2Nd506/02•OGH 2Nd506/02
Der Oberste Gerichtshof hat durch den Senatspräsidenten des Obersten Gerichtshofes Dr. Niederreiter als Vorsitzenden und die Hofräte des Obersten Gerichtshofes Dr. Schinko und Dr. Tittel als weitere Richter in der Rechtssache der Antragstellerin U.***** GmbH, ***** vertreten durch Dr. Michael Wonisch und Dr. Hansjörg Reiner, Rechtsanwälte in Salzburg, gegen die Antragsgegnerin A***** SA, ***** wegen EUR 7.979,48 sA den Beschluss
gefasst:
Gemäß § 28 Abs 1 JN wird das Bezirksgericht Salzburg in dieser Rechtssache als örtlich zuständiges Gericht bestimmt.
Begründung:
Die Antragstellerin begehrt von der Antragsgegnerin, die ihren Sitz in Spanien hat, Schadenersatz für durch schuldhaft unsachgemäße Verpackung und Verladung der Ware entstandenen Schaden in Höhe von EUR 7.979,48. Sie habe es übernommen, eine Ladung Orangen vom Firmengelände der beklagten Partei in Spanien nach Österreich zu transportieren, wobei das Ladegut von Leuten der beklagten Partei mangelhaft verpackt und verladen worden sei.
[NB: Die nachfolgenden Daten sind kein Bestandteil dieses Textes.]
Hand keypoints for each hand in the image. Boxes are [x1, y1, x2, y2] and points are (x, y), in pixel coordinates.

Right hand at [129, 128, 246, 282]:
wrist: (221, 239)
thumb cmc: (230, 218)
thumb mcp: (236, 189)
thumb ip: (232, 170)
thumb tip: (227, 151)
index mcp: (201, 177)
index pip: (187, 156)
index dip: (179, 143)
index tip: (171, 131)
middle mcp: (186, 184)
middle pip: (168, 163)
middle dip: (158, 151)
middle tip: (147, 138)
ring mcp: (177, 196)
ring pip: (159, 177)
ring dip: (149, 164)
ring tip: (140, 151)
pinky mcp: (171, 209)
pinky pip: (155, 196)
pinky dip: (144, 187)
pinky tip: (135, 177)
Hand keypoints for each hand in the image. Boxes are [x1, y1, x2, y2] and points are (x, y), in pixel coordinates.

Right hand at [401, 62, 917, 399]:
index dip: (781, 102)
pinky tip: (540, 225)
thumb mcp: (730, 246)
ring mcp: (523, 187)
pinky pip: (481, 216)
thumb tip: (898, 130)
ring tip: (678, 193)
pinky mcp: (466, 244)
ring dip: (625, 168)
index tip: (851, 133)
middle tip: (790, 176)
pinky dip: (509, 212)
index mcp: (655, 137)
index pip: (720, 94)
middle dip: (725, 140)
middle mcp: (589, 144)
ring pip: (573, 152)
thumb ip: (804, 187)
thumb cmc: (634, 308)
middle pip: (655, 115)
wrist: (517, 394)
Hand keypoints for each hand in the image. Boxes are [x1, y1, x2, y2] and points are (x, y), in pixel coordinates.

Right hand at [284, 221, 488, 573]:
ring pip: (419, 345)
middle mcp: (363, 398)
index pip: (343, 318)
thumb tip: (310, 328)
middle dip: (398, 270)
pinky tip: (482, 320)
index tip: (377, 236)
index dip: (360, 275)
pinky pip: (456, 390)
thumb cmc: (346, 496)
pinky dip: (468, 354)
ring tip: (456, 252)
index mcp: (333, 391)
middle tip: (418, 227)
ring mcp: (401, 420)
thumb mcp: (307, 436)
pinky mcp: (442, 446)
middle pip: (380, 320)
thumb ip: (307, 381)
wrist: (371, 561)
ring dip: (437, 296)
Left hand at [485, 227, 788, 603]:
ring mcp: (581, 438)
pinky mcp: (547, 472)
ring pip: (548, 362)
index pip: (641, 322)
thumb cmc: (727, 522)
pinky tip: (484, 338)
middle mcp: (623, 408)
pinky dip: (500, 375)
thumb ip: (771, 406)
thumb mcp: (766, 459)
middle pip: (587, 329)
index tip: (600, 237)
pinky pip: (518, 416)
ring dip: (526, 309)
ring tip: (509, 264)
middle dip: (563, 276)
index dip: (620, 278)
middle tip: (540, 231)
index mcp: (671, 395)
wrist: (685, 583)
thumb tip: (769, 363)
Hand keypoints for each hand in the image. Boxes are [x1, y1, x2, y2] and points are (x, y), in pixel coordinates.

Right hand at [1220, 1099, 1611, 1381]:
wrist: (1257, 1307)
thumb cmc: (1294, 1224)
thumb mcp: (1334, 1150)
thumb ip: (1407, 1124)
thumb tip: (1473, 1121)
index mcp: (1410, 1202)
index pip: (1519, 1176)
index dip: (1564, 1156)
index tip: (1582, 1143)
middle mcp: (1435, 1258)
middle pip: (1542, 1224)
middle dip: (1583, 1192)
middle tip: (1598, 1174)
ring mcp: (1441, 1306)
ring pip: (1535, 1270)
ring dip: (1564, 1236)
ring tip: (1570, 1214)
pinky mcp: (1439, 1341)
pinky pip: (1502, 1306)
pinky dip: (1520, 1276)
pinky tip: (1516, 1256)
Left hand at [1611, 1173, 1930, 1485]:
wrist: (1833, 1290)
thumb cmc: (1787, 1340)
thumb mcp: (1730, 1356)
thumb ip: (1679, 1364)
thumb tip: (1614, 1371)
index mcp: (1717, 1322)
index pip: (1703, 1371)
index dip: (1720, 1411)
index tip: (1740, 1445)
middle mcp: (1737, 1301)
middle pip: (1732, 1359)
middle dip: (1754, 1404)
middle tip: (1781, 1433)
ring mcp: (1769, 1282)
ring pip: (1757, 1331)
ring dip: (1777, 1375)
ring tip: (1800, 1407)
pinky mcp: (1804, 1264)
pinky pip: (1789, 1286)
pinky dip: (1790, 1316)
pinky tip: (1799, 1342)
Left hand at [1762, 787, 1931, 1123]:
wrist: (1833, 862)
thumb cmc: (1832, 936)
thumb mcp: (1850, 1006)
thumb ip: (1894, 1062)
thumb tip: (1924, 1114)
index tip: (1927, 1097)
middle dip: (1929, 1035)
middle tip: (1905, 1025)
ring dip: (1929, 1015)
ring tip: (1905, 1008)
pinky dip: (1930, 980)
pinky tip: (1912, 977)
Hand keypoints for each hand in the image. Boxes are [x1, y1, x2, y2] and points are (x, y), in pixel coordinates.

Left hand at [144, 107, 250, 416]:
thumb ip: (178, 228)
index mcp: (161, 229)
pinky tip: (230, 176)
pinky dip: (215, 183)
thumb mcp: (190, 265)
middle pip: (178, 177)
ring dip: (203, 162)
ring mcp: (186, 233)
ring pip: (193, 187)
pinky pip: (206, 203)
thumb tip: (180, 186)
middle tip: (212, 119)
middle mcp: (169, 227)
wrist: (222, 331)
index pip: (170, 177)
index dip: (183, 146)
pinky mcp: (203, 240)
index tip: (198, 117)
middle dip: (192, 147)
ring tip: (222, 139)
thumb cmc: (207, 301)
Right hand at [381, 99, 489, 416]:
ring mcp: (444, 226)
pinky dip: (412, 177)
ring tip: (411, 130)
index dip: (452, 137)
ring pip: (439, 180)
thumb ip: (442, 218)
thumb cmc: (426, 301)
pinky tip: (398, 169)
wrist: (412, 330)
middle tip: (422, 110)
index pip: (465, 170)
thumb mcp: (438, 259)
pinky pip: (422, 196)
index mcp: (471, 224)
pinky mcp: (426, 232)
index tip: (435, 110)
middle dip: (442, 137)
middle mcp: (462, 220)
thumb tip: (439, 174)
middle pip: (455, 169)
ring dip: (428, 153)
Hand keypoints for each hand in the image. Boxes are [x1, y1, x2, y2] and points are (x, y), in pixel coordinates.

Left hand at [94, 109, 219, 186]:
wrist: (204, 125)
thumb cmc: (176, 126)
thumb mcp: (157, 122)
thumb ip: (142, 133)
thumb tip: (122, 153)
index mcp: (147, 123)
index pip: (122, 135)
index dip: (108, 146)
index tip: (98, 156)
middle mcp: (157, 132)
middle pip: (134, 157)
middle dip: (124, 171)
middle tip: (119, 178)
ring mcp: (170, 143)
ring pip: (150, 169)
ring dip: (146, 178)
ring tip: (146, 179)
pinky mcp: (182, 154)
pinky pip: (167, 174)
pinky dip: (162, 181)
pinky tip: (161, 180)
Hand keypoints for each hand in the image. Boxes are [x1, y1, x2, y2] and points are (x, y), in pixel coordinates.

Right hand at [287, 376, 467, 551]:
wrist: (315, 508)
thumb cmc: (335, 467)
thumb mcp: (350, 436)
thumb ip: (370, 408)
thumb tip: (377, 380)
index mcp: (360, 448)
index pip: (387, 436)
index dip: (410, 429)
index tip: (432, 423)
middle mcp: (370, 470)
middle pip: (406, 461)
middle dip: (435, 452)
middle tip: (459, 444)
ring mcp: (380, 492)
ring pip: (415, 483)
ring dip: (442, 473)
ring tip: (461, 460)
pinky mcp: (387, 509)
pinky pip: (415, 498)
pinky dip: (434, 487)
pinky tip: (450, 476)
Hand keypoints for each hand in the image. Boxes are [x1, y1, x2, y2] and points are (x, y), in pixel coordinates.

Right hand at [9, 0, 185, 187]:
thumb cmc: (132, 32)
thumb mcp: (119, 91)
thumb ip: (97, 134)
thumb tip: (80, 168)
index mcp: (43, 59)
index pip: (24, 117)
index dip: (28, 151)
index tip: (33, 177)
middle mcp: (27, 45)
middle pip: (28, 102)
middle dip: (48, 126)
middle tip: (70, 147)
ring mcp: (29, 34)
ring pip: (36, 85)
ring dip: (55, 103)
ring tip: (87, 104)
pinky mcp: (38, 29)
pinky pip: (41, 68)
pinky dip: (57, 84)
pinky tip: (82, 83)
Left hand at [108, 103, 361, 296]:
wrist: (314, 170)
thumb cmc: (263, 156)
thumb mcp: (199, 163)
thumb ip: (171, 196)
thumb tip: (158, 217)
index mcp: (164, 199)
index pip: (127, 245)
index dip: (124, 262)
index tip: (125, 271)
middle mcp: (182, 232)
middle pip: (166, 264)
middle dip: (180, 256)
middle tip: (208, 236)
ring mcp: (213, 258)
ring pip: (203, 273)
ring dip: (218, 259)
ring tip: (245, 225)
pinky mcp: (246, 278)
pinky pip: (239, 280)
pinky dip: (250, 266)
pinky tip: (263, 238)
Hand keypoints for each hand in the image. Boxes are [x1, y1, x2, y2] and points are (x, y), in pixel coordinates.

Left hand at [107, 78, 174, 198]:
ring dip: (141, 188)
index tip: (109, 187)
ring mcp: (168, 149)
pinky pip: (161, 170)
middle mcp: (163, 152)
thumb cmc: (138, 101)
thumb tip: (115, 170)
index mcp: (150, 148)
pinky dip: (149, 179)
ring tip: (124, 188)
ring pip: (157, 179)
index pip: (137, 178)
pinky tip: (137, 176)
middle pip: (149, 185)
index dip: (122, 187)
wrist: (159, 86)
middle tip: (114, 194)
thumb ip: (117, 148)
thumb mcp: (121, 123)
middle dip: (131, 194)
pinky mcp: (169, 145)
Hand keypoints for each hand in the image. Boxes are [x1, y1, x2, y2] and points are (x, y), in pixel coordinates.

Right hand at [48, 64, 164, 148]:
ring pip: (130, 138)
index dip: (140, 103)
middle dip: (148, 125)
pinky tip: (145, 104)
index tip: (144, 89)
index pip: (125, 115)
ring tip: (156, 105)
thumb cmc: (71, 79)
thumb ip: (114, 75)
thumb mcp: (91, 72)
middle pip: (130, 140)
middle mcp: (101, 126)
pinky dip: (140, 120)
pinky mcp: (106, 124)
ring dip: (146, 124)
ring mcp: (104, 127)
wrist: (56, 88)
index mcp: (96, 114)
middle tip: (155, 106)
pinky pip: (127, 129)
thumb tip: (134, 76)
Der Vertrag unterliege dem Übereinkommen über den Beförderungsvertrag im internationalen Straßengüterverkehr (CMR). Unter Bezugnahme auf Art 31 Z 1 lit b CMR begehrt die Antragstellerin, das Bezirksgericht Salzburg als örtlich zuständiges Gericht gemäß § 28 JN zu bestimmen.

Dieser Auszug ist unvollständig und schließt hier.